Dataset excerpts
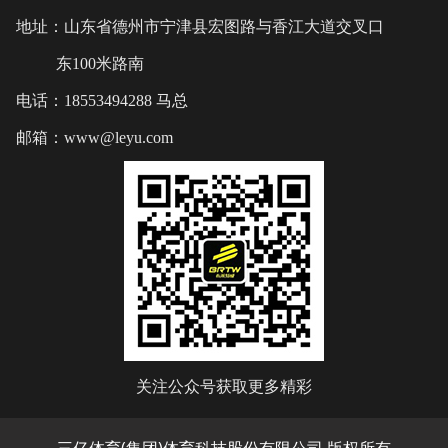
地址：山东省德州市宁津县宏图路与香江大道交叉口
东100米路南
电话：18553494288 马总
邮箱：www@leyu.com
关注公众号获取更多精彩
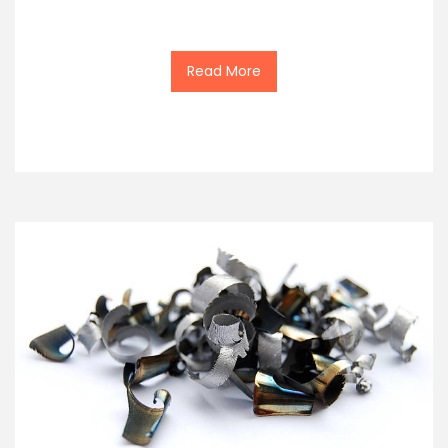
Read More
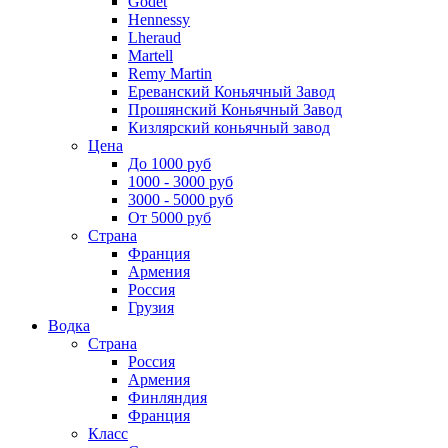
Godet
Hennessy
Lheraud
Martell
Remy Martin
Ереванский Коньячный Завод
Прошянский Коньячный Завод
Кизлярский коньячный завод
Цена
До 1000 руб
1000 - 3000 руб
3000 - 5000 руб
От 5000 руб
Страна
Франция
Армения
Россия
Грузия
Водка
Страна
Россия
Армения
Финляндия
Франция
Класс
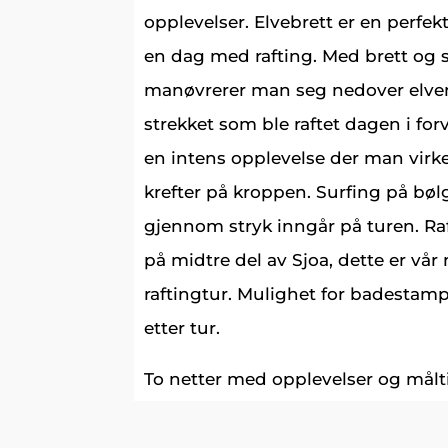
opplevelser. Elvebrett er en perfekt
en dag med rafting. Med brett og
manøvrerer man seg nedover elv
strekket som ble raftet dagen i forv
en intens opplevelse der man virke
krefter på kroppen. Surfing på bøl
gjennom stryk inngår på turen. Ra
på midtre del av Sjoa, dette er vå
raftingtur. Mulighet for badestamp
etter tur.
To netter med opplevelser og målti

YOUR INSTRUCTIONS:
Copy every one of the records above line for line, without changing a character, and leave out the pictures.

SOLUTION FOR THIS PROBLEM:
地址：山东省德州市宁津县宏图路与香江大道交叉口
东100米路南
电话：18553494288 马总
邮箱：www@leyu.com
关注公众号获取更多精彩
Read More
Godet
Hennessy
Lheraud
Martell
Remy Martin
Ереванский Коньячный Завод
Прошянский Коньячный Завод
Кизлярский коньячный завод
Цена
До 1000 руб
1000 - 3000 руб
3000 - 5000 руб
От 5000 руб
Страна
Франция
Армения
Россия
Грузия
Водка
Страна
Россия
Армения
Финляндия
Франция
Класс
opplevelser. Elvebrett er en perfekt
en dag med rafting. Med brett og
manøvrerer man seg nedover elv
strekket som ble raftet dagen i forv
en intens opplevelse der man virke
krefter på kroppen. Surfing på bøl
gjennom stryk inngår på turen. Ra
på midtre del av Sjoa, dette er vå
raftingtur. Mulighet for badestamp
etter tur.
To netter med opplevelser og målti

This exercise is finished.